La France propose une taxe sur les actions liée à la nationalité de l'émetteur (comme cela existe en France depuis 2012) et pour éviter que les petits pays qui ont moins de grosses sociétés soient lésés, ce serait le pays dans lequel est réalisée la transaction qui recevrait la recette.
La grande question est de trouver un système de taxation qui n'entraîne pas de délocalisations.

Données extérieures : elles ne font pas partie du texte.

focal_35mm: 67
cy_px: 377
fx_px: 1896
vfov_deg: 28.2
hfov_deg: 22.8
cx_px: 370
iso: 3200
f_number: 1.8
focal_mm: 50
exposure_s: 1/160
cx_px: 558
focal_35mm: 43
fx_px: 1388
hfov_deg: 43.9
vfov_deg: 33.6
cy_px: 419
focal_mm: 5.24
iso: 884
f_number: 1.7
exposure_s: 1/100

Apparemment pour converger à 11 États membres sur cette question, il faut, dans un premier temps, s'en tenir à la seule taxation des actions. Les dérivés feraient l'objet d'une seconde législation. C'est une fois de plus la méthode des petits pas qui doit l'emporter. Alors que la Commission combinait le principe d'émission et celui de résidence, la France défend à ce jour le seul principe d'émission, c'est-à-dire la taxation des actions en fonction de la localisation du siège de la société émettrice. Naturellement les pays qui n'émettent pas s'y opposent encore.

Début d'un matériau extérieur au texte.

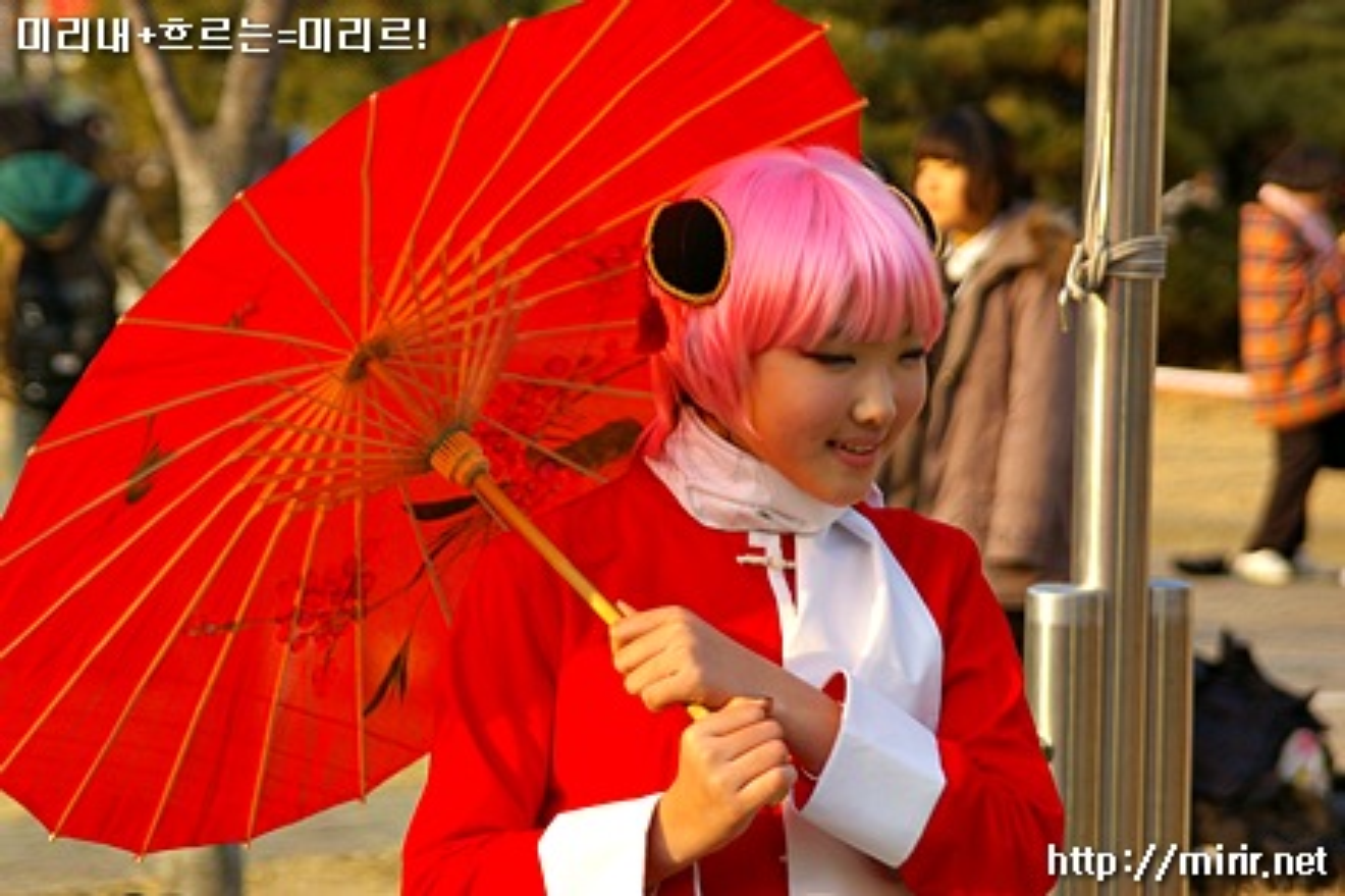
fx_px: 6442
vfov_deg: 8.0
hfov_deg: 11.9
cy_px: 448
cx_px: 672
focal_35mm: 172
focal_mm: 115
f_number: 5.6
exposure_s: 1/250
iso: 200
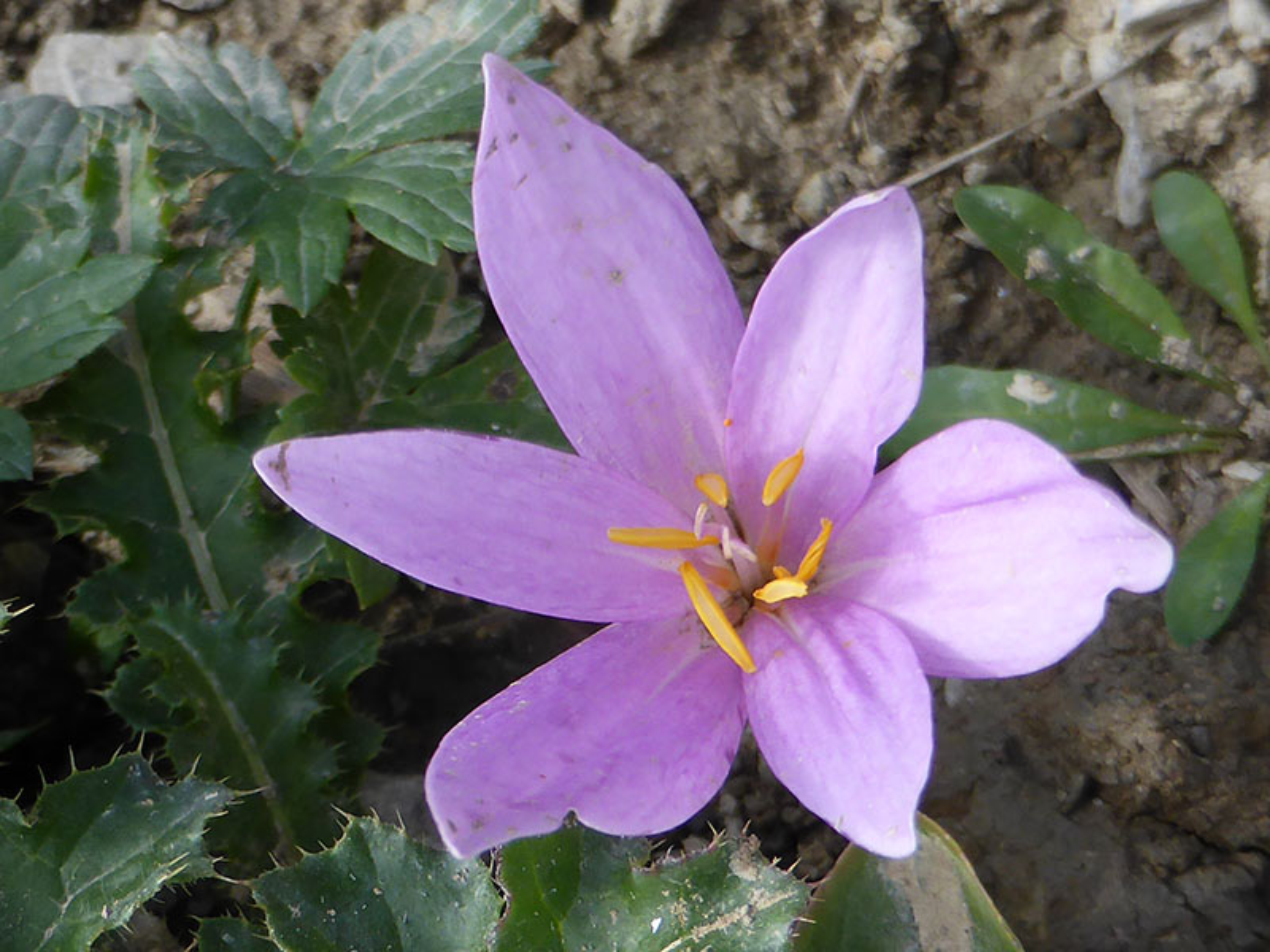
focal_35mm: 24
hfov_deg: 71.6
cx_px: 635
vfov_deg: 56.8
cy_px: 476
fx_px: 881
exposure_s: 1/500
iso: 100
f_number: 3.3
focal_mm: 4.3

Selon le principe d'émission, les instruments financiers émis dans les onze États participants seraient taxés chaque fois qu'ils sont négociés même si les parties ne sont pas établies dans la zone TTF. La France propose donc d'appliquer le principe d'émission pour déterminer l'assiette de la taxe et de partager ensuite le produit de la taxe entre les pays membres de la zone TTF.
Les petits pays préfèrent le principe de résidence, car ils n'ont généralement pas d'activités financières importantes courant le risque d'être délocalisées. Mais le principe de résidence de la partie contractante a été considéré comme non compatible avec la législation de l'Union européenne parce qu'il entraîne l'extraterritorialité.
Certains considèrent que nous nous orientons dans un premier temps vers une TTF a minima mais le projet ayant failli totalement échouer, la proposition française a le mérite de remettre le projet de TTF sur les rails. Aujourd'hui, la France et l'Allemagne se sont entendues pour faire un pas. On attend donc le nouveau texte qui serait élaboré en étroite collaboration par l'Autriche et la France, mais la Commission a demandé à être associée aux travaux de la coopération renforcée. Or on sait que la Commission ne partage pas l'intégralité de la position française. Une nouvelle année de négociation commencera fin avril quand le nouveau texte de base sera dévoilé.